Proving if $U$ is $T$-invariant if and only if $U$ is $S$-invariant

Question

Not very familiar with this section.
Given that $T$ is a linear map on a finite-dimensional vector space $V$, and $S = T - \lambda I$, prove that
a subspace $U$ of $V$ is invariant under $S$ if and only if it is invarian under $T$.

This is what I did (very little).
Assume $U$ is $T$-invariant. Then we have $T(U) \subseteq U$.
Let $x \in T(U)$ \implies $x \in U$.
Now using the given definition, $x \in T(U) \implies x \in (S+\lambda I)(U)$.
So
$x \in S(U) + \lambda I(U) \subseteq U$... and I don't know how to go on from here.

Answer 1

Let $x\in U$. We have

$$S(x)\in U\iff T(x)-\lambda x=y\in U\iff T(x)=y+\lambda x\in U$$ so $U$ is $S$-invariant iff $U$ is $T$-invariant.

Answer 2

On the other hand, $S(U)\subset U$ implies that $x\in U$ implies $S(x)=T(x)+\lambda x\in U$, this implies that $T(x)=S(x)-\lambda x\in U$ since $U$ is a vector subspace and $S(x),\lambda x\in U$.

Answer 3

Let $U$ be $T$-invariant.
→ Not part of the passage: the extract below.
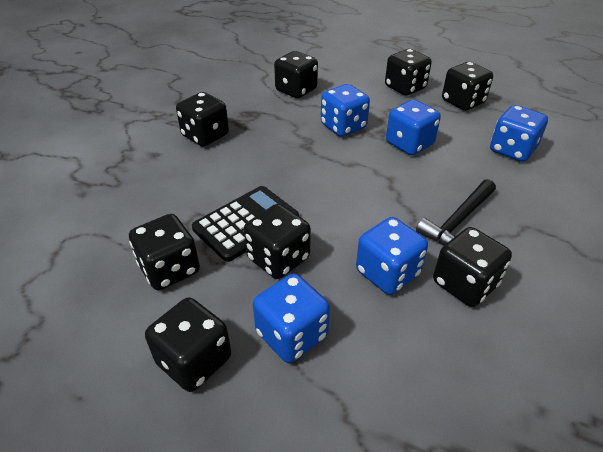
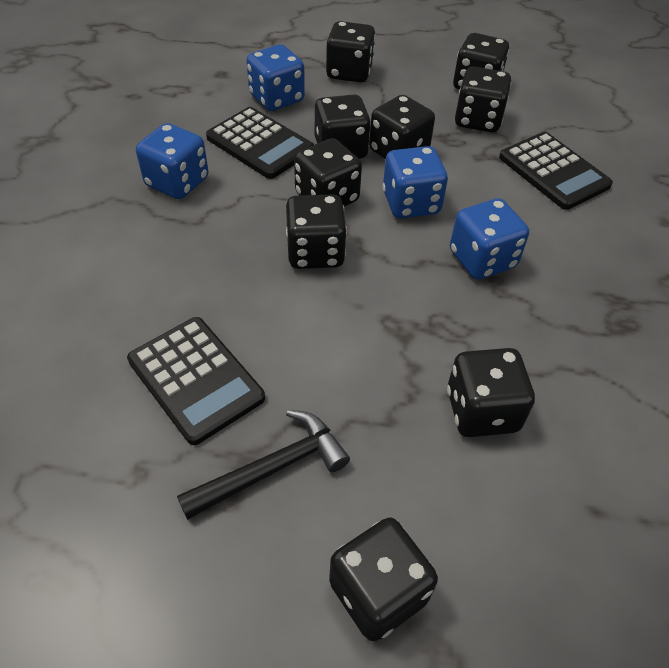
black calculator: 1 -> 3
black dice: 8 -> 9
blue dice: 5 -> 4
Let $x \in U$. Then $Tx \in U$ since $U$ is $T$-invariant. Also, $-\lambda x \in U$ since U is a linear space. Hence, $Sx= (T-\lambda I)x = Tx + (-\lambda)x \in U$ (again, since $U$ is a linear subspace).

For the other direction, consider $\mu = - \lambda$ and apply the same argument for $T= S - \mu I$.